Robert iger Back As Disney CEO As Bob Chapek Exits
- By The Financial District

- Nov 23, 2022
- 2 min read
In a blockbuster development, Walt Disney Co.’s longtime chief Robert Iger is returning to lead the Burbank-based entertainment giant, Meg James and Ryan Faughnder reported for the Los Angeles Times.

Photo Insert: Iger, in a statement, said he was “thrilled” to return to his longtime home though it's unclear what triggered the board’s decision.
The Sunday night (Monday morning in Manila) announcement by the Disney board — made shortly before Disney+ began its high-profile livestream of the Elton John concert at Dodger Stadium — stunned Hollywood.
The switch comes less than a year since Iger said his long goodbye after a storybook 15-year run as chief executive.

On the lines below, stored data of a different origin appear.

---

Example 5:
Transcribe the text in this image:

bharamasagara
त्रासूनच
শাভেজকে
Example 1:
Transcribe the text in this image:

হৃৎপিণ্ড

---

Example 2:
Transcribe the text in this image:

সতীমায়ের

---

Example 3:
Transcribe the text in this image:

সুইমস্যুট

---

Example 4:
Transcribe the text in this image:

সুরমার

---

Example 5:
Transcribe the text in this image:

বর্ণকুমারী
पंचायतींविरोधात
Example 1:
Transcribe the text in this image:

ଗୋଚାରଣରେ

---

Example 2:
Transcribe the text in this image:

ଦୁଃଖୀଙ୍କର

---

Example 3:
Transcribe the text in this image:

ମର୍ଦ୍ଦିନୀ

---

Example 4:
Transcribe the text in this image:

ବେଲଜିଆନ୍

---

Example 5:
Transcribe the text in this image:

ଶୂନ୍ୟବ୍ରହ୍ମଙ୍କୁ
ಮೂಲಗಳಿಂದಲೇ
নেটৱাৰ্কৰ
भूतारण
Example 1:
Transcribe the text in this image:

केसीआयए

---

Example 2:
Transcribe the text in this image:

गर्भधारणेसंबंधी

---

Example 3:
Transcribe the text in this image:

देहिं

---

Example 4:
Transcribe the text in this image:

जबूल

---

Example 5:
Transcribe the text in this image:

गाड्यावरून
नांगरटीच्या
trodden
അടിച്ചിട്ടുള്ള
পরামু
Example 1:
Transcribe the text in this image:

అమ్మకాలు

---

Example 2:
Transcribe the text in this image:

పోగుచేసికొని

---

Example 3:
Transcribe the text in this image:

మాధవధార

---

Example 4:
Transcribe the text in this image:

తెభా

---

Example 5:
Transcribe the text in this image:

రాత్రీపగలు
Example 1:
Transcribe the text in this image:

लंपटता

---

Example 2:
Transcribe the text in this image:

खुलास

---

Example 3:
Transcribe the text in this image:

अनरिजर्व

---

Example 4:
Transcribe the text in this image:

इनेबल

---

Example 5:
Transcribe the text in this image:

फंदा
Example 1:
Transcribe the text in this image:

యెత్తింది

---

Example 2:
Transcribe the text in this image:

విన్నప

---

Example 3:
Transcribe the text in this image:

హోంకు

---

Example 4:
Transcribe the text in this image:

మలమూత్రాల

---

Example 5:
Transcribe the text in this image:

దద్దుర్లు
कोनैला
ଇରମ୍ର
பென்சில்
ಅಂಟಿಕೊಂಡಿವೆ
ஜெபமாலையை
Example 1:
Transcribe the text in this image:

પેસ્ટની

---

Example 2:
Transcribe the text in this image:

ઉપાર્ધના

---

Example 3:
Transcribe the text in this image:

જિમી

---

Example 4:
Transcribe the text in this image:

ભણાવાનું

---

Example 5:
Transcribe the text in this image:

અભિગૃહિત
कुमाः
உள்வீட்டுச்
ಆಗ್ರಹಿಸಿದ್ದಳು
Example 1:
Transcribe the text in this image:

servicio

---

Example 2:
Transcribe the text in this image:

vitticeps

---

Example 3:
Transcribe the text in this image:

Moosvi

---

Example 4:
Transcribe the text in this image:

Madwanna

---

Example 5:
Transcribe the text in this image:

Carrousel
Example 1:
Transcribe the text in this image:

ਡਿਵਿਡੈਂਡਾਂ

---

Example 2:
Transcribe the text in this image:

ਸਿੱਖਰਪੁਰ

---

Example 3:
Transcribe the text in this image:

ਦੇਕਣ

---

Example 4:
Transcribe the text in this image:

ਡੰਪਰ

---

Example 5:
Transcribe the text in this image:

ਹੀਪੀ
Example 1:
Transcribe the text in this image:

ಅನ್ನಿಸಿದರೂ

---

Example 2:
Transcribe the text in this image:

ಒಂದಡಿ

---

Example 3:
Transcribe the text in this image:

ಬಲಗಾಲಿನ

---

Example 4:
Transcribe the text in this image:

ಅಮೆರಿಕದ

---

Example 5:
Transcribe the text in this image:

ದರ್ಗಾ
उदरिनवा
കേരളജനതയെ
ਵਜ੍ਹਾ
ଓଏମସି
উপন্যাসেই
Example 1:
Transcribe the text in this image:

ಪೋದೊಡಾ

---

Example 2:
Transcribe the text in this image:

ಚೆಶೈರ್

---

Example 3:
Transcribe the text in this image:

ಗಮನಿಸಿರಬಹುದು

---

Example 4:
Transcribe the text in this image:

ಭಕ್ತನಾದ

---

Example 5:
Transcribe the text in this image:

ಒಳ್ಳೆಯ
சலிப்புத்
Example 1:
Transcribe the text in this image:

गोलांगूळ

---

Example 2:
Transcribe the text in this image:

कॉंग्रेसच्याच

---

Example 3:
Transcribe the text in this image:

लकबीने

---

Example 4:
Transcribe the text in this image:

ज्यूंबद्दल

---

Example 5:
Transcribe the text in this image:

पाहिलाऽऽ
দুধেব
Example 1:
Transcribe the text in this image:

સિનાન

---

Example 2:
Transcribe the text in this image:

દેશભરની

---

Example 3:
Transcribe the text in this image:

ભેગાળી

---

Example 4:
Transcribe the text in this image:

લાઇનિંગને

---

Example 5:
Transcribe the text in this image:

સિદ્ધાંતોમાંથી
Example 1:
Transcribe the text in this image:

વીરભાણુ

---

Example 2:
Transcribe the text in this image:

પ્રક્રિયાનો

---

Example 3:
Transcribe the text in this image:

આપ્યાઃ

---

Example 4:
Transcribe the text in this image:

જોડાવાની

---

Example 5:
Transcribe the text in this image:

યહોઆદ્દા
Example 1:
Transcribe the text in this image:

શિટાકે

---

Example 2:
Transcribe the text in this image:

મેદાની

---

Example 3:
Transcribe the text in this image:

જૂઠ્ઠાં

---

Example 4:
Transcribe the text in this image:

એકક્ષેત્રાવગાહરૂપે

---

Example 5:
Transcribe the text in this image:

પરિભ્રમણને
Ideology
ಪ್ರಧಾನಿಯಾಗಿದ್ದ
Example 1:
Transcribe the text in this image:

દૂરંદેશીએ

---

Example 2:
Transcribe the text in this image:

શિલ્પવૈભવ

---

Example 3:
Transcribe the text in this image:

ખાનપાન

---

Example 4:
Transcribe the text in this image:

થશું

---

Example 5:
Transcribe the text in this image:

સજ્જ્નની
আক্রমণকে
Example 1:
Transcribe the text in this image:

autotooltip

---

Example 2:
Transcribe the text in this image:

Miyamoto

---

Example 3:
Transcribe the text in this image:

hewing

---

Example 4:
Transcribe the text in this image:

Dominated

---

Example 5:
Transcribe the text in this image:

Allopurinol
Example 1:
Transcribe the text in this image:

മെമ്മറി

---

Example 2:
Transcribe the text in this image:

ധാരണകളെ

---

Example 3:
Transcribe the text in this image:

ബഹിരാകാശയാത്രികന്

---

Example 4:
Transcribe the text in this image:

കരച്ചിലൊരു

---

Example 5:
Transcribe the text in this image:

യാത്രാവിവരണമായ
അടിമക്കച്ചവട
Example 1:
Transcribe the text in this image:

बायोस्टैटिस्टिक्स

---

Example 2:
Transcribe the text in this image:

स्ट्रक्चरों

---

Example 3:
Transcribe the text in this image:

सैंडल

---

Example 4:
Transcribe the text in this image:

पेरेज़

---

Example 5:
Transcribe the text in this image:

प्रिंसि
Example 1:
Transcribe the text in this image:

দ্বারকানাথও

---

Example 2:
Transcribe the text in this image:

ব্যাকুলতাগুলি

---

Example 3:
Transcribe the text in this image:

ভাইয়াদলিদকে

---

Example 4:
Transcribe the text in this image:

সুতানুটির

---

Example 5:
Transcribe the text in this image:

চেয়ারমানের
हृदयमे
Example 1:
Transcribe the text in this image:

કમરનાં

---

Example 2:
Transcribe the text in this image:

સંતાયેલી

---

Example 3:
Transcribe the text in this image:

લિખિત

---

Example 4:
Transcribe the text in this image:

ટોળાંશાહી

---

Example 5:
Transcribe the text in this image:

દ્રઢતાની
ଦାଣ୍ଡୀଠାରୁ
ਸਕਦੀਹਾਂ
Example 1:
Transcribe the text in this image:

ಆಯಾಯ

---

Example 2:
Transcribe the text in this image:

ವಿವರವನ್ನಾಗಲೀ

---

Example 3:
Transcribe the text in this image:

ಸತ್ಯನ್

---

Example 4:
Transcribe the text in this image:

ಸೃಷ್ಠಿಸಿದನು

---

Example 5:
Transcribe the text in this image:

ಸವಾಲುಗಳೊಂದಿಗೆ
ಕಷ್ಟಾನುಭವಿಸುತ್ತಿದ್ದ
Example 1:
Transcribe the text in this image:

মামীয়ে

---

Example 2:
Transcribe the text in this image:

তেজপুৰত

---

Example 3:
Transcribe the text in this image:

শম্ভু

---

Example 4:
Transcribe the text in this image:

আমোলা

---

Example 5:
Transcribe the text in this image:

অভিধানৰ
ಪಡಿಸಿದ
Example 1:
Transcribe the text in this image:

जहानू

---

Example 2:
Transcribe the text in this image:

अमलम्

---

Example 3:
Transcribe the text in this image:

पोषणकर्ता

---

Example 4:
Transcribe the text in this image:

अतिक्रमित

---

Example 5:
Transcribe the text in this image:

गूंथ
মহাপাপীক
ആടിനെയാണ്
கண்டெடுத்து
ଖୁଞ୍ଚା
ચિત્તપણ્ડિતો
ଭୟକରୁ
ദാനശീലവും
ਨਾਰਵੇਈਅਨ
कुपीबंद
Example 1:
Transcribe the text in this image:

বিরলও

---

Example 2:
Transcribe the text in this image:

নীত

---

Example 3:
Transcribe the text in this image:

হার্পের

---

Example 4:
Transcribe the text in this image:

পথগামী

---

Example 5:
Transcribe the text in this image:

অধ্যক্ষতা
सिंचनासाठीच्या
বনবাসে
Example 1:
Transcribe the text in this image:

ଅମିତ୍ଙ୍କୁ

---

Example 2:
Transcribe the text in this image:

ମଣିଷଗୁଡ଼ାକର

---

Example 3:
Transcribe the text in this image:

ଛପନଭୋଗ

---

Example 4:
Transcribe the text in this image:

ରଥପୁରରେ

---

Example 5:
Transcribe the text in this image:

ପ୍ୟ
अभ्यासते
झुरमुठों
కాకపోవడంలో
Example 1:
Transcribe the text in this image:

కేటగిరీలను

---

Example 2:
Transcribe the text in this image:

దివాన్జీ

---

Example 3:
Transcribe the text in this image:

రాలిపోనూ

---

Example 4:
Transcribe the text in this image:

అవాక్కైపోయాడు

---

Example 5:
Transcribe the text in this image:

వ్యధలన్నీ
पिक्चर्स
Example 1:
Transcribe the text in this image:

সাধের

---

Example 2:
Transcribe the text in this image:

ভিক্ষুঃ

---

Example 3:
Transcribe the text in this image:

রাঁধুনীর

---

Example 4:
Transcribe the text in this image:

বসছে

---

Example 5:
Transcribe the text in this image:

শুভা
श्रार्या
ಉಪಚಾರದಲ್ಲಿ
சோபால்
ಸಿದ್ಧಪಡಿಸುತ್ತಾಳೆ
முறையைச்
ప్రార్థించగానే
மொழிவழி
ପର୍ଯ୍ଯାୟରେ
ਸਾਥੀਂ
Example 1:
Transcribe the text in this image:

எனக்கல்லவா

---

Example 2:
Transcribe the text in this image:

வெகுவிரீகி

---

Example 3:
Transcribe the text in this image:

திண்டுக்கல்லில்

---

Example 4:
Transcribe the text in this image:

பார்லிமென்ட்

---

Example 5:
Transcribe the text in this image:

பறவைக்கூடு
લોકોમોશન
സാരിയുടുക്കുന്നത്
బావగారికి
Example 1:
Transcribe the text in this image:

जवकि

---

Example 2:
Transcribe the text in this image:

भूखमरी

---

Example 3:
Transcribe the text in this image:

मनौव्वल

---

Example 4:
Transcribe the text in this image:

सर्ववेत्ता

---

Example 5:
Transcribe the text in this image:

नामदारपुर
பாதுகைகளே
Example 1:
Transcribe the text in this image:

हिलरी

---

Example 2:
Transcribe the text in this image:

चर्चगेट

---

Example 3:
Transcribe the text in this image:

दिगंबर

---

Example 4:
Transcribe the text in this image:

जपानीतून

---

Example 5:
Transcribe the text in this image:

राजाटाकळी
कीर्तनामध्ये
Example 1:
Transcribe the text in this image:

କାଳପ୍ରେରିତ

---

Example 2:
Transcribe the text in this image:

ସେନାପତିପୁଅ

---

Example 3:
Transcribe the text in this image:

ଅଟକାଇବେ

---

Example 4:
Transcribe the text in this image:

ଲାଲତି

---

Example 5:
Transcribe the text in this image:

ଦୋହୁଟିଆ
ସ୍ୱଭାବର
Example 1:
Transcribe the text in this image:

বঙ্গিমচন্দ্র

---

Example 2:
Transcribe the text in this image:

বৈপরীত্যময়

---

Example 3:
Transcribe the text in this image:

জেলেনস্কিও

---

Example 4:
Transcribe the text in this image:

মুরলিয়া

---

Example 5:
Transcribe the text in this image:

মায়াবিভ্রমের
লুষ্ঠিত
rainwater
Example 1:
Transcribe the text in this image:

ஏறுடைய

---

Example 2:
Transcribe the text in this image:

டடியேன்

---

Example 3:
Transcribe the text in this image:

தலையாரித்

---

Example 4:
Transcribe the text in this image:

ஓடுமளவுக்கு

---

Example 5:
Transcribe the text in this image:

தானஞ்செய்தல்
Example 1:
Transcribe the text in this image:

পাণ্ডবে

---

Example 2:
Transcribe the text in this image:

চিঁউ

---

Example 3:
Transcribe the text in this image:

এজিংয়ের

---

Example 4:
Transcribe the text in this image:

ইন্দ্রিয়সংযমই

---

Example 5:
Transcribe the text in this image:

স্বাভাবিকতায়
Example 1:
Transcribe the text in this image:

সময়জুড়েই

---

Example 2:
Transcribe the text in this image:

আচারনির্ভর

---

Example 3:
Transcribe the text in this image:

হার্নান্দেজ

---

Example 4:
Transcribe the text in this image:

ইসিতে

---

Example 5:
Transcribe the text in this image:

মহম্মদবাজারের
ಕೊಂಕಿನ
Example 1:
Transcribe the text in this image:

Disney’s board said he had agreed to serve two additional years as chief executive. Iger takes over for his hand-picked successor, Bob Chapek, who suffered a number of setbacks during his nearly three years as chief executive.
Iger, in a statement, said he was “thrilled” to return to his longtime home. It’s not clear what triggered the board’s decision, but directors were said to be increasingly impatient with the company’s shaky financial performance and organizational changes Chapek made at the Mouse House, insiders said.
“The board came to the conclusion they were losing the heart and soul of the company,” said one longtime Disney observer who was not authorized to comment publicly. “This may have seemed quick, but the creative community has been saying that it was just a matter of time. The situation just wasn’t tenable.”
Disney’s marquee streaming service has grown despite intense competition, but it doesn’t make money. The company recently disclosed that it had lost $1.5 billion in the July-September financial quarter on its streaming service business, including Disney+, and investors have been getting restless, driving down the company’s stock.
Chapek declared that the fourth quarter represented the peak of Disney’s losses in streaming as the company prepared to raise prices and add a Disney+ tier with advertising. Just days later, Chapek sent a memo to Disney leadership calling for cost-cutting measures, including layoffs and a hiring freeze.
Disney’s stock has dropped more than 40% so far this year. It ended trading Friday at $91.80, after starting the year at nearly $160 a share. The company is currently valued at $164 billion. Over his career as CEO, Iger, 71, grew the company’s market capitalization from $48 billion to $257 billion.